UPS Cuts Profit Outlook, Pushing Shares Lower
United Parcel Service saw its shares fall sharply after the world's largest shipping carrier cut profit guidance, indicating more troubles for the US economy.
The company, which carries products that amount to about 5 percent of gross domestic product each year, said lower volume and higher fuel costs would eat into profits. Because the company is at the center of transporting goods that drive US productivity, its fortunes are generally seen as reflective of broader economic activity.
The company said it now expects earnings per share of 86 cents or 87 cents.

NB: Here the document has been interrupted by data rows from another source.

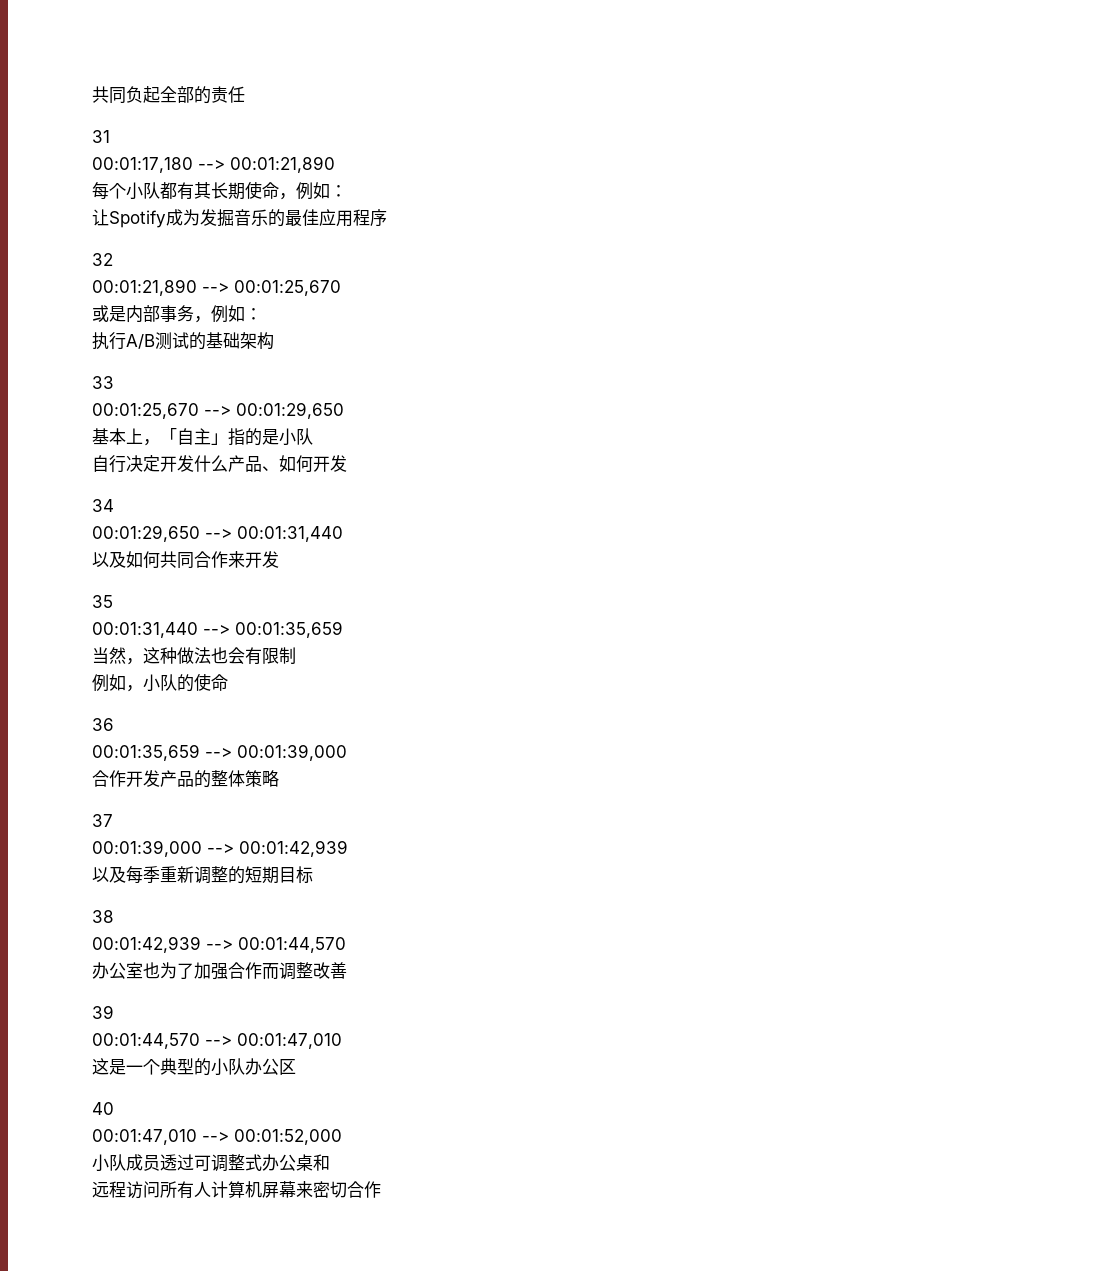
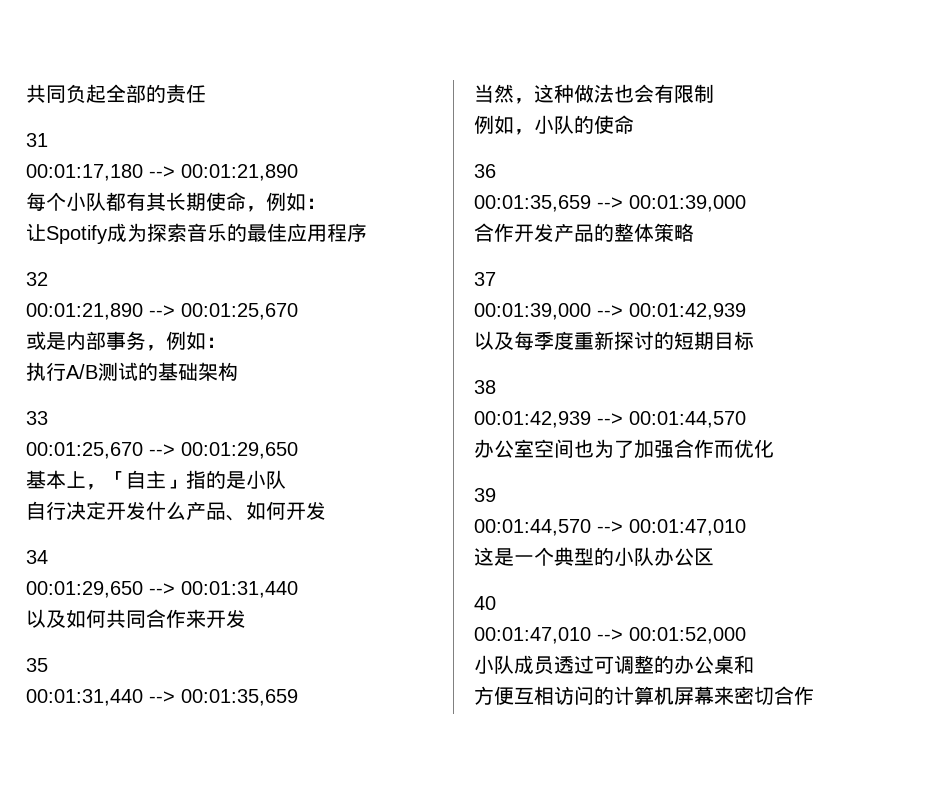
[200,209,234,227] 发掘 -> [147,223,187,242] 探索
[160,866,228,884] 重新调整 -> [554,331,654,350] 度重新探讨
(143, 970) none -> [534,439,574,458] 空间
[279,962,347,980] 调整改善 -> [734,439,774,458] 优化
[245,1154,262,1171] 式 -> [654,655,674,674] 的
[92,1181,211,1199] 远程访问所有人 -> [474,686,614,705] 方便互相访问的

Previously, the company said it expected first quarter profit between 94 cents and 98 cents per share.
Analysts polled by Thomson Financial were expecting earnings of 93 cents per share.
"The U.S. economy has continued to weaken, causing a reduction in domestic package volume and a shift away from premium products," UPS said. "Significantly increased fuel costs in the quarter also contributed to the lower-than-expected results."
The company said lower volume trends from February continued through March, making it impossible to meet its prior guidance.
Atlanta-based UPS said a shift away from premium products also contributed to the guidance cut.
UPS has said the first three weeks of January saw strong volume growth, but that was later followed by six weeks of contraction. It suggested Tuesday that the negative trends continued into March.
UPS plans to release its first-quarter results April 23. It will discuss its outlook for the year then.
At the investor conference, Chief Executive Scott Davis said the company still considers its domestic market to be important to its future. But he said that the company can't rely on U.S. package volume growth alone. International growth will become more important in the future, he said.
UPS is eyeing China, India and Europe for growth opportunities.
Last month, UPS rival FedEx reported a 6 percent drop in third-quarter earnings and said a slow economy and high fuel prices are expected to continue cutting into profits. The Memphis-based shipper predicted fourth-quarter earnings would be lower than a year ago and its earnings growth would be limited in the next fiscal year.